Department of Computer Science and Engineering
University of California, San Diego
CSE 250B
Fall 2006

Project 3

DUE DATE CHANGED TO WEDNESDAY NOVEMBER 15, 2006, IN CLASS.


This project explores learning binary classifiers when the dimensionality of the data is high compared to the number of training examples.  

We will use two types of data.  The first is the original data for the second project, i.e. the OCR (optical character recognition) data published by Sanjoy Dasgupta at http://www.cs.ucsd.edu/users/dasgupta/250B/homeworks.html.  See his http://www.cs.ucsd.edu/users/dasgupta/250B/hw0.pdf for information about this data and how to manipulate it in Matlab.  Just use the data for the digits "1" and "7" to create a difficult binary classification problem.  

The second dataset consists of subsets of data from the Netflix $1M contest.  For a given movie, the task is to predict whether a customer will like or dislike this movie.  Our datasets for this task consist of, for a given movie, all ratings provided by all customers who have rated this particular movie.  We currently have two such datasets thanks to Thomas Rebotier.  Each dataset has about 17,771 columns (i.e. movies) and many fewer rows (i.e. customers).  Most entries are zero, meaning that this customer has not rated this movie.  In Matlab format, the datasets are here and here.

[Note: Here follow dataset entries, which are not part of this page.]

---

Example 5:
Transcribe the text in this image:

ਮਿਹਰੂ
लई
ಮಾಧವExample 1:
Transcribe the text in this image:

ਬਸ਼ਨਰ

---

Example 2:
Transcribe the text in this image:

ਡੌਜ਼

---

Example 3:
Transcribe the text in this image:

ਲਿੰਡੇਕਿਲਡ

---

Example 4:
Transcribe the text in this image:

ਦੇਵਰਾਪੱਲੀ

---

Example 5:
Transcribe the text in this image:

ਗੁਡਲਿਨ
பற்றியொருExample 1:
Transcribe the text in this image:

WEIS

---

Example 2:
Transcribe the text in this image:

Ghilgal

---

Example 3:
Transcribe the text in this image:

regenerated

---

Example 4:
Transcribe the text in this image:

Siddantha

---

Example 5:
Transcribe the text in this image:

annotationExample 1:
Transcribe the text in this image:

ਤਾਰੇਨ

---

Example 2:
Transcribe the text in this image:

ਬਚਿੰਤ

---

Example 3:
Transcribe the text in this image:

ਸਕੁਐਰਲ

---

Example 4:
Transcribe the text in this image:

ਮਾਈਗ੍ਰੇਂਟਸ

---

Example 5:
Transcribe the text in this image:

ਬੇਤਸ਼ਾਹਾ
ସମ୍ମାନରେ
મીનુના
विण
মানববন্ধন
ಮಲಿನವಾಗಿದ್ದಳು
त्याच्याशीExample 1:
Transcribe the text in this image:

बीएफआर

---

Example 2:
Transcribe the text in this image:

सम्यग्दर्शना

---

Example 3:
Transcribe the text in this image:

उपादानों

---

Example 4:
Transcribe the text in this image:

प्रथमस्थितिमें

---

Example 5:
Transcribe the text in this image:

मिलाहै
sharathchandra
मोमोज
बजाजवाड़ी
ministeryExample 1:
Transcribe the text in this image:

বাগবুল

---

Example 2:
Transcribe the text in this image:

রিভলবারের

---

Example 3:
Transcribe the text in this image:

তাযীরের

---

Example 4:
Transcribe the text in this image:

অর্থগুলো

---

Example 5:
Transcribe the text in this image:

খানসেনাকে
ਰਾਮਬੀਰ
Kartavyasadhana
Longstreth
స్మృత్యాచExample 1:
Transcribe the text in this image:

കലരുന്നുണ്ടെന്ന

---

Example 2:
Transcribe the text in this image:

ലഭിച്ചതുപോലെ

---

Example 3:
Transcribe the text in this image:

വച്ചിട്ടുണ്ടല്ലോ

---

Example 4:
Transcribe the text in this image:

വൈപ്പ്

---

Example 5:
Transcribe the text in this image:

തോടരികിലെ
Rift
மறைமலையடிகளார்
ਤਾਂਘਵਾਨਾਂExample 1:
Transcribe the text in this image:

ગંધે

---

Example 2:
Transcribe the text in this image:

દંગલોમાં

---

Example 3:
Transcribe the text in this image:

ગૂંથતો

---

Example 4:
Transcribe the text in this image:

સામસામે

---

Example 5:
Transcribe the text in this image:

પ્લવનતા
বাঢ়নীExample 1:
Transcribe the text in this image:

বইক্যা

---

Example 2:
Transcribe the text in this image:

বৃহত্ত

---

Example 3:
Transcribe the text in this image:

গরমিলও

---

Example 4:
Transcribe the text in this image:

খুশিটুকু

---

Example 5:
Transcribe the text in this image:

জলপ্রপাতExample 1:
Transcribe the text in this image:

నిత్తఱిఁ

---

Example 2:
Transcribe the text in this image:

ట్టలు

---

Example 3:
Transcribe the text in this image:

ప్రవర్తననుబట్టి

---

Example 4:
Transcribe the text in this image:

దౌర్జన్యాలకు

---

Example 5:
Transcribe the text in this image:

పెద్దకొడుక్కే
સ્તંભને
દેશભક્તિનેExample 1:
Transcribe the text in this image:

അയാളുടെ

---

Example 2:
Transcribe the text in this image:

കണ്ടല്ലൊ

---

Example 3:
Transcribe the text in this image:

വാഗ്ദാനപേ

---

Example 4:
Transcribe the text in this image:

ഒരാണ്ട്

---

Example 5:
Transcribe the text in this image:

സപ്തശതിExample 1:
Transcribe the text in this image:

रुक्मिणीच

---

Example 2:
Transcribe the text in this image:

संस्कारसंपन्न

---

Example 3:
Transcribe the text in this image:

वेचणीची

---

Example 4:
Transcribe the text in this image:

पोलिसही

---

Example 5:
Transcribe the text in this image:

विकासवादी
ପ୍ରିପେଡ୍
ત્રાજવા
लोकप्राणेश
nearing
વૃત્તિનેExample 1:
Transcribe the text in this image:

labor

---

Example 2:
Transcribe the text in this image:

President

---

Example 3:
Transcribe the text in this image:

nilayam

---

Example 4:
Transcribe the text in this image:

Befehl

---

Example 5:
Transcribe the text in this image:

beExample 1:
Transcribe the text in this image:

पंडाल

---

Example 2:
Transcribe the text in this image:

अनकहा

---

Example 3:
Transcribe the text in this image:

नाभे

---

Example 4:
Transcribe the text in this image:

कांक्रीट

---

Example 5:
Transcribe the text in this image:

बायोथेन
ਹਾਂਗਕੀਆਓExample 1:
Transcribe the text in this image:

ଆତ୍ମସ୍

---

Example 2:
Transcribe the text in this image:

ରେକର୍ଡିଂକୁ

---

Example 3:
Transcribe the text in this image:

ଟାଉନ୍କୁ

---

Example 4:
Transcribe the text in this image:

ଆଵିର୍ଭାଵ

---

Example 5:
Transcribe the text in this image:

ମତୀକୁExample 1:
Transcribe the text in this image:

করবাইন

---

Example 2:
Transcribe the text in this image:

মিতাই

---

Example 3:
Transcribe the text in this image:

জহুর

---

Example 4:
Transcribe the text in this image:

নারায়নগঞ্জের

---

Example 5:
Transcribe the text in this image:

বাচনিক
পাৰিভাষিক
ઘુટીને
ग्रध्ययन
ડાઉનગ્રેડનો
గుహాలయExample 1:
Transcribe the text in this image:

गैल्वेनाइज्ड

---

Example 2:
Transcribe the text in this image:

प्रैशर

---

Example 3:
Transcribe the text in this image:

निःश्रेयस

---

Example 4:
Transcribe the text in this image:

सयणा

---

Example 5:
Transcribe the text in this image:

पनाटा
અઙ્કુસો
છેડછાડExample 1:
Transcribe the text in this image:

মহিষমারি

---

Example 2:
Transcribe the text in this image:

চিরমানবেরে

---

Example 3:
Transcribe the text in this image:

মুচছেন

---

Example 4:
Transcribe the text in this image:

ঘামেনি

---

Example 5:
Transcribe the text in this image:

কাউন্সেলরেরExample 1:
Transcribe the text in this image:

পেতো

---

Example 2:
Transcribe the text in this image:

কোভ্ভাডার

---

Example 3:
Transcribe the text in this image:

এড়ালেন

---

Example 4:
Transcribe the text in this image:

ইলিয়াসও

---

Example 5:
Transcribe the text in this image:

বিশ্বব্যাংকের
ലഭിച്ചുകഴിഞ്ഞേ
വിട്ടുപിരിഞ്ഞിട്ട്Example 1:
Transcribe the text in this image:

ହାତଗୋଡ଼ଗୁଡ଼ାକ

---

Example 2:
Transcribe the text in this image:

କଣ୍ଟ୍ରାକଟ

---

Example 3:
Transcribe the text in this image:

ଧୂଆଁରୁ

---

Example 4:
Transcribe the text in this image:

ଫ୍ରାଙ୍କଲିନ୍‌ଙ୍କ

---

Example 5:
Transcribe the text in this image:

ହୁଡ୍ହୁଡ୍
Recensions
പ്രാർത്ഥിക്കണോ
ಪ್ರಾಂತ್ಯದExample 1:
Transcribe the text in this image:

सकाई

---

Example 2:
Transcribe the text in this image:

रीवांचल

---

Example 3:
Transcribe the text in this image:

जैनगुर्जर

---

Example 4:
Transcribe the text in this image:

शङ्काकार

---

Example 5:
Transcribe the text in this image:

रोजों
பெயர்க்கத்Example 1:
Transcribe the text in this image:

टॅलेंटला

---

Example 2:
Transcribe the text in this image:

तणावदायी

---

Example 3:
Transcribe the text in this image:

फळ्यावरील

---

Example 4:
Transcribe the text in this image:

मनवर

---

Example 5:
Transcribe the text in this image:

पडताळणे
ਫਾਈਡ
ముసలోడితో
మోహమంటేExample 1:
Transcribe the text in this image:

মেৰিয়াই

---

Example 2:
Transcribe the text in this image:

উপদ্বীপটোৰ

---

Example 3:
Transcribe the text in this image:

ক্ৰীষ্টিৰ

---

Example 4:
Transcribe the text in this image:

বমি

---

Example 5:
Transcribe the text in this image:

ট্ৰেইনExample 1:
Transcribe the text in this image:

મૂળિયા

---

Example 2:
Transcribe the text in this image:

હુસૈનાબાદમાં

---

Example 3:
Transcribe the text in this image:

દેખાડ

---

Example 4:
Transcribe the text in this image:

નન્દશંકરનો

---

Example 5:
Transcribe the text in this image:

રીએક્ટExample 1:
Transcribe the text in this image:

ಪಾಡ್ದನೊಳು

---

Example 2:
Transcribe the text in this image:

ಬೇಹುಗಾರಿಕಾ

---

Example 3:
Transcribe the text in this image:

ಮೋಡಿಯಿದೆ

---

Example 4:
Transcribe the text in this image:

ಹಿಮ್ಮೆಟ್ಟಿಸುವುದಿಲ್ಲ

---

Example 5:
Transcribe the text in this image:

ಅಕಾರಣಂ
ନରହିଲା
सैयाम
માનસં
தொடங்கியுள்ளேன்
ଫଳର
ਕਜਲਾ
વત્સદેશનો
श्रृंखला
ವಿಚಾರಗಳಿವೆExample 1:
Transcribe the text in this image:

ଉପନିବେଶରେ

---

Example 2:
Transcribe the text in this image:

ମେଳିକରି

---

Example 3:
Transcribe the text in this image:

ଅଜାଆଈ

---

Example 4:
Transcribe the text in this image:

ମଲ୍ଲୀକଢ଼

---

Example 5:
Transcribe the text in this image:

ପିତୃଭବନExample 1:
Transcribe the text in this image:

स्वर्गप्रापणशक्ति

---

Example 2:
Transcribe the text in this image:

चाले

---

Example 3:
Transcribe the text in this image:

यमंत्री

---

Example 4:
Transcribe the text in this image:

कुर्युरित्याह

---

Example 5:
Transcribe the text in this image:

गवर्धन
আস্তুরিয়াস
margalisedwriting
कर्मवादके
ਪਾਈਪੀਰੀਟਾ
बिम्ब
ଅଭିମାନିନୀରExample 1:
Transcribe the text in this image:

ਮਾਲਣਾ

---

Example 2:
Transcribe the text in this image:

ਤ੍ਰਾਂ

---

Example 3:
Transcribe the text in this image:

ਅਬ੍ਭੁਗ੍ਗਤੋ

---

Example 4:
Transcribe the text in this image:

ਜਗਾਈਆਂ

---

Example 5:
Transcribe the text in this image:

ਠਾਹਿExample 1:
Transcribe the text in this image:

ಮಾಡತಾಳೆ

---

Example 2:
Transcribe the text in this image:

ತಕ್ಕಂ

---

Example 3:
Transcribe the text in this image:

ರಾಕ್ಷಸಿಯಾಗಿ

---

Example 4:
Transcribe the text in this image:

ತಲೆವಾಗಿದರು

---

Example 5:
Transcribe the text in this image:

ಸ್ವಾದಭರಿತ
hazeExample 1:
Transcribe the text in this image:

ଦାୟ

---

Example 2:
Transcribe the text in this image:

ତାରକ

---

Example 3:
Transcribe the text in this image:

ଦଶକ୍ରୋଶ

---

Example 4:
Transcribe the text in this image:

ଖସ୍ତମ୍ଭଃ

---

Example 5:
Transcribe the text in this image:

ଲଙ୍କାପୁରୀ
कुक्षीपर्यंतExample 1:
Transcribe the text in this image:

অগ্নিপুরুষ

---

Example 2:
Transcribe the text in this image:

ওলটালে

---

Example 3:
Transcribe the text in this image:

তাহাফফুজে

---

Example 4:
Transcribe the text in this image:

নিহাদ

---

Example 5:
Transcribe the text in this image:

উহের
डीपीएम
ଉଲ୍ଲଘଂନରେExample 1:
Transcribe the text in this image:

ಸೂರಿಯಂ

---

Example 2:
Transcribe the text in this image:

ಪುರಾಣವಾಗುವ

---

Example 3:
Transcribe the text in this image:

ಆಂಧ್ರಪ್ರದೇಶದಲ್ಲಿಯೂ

Your main task is to design and implement a variant of the perceptron algorithm that is successful for both these types of data.  You should start with the voted perceptron method, with an averaged final classifier.  Your implementation should use the kernel trick so that you can run the algorithm with alternative kernels.  You should explore different kernels and possibly different variants of the basic perceptron algorithm.  Try to use the theoretical results on the generalization error of the perceptron to motivate your algorithm designs, and/or your data re-representations.

As before, you must think rigorously about how to do experiments that are conceptually sound.  You may use cross-validation or a fixed training set-test set split, but in either case, be sure not to overfit your test data by using it too often.  Use a nearest-neighbor classifier as a baseline for evaluating the accuracy you can achieve.

For this project, the only deliverable is a well-written report.  As always, "Discuss your results in precise and lucid prose.  Content is king, but looks matter too!"